(Transcribed page contents)

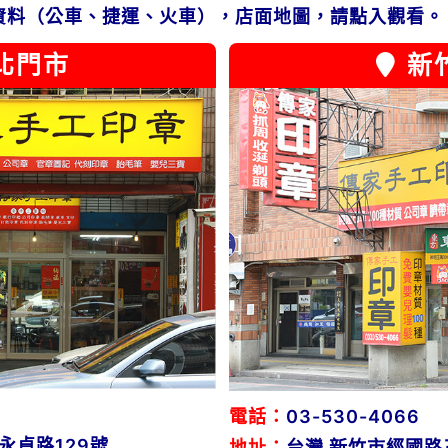
資料（公車、捷運、火車），店面地圖，請點入觀看。
北門市
新
電話：
03-530-4066
永貞路129號
地址：
台灣 新竹市經國路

**Job**
Pictures stay out; the data above is to be returned exactly.

**Task result**
資料（公車、捷運、火車），店面地圖，請點入觀看。
北門市
新
電話：
03-530-4066
永貞路129號
地址：
台灣 新竹市經國路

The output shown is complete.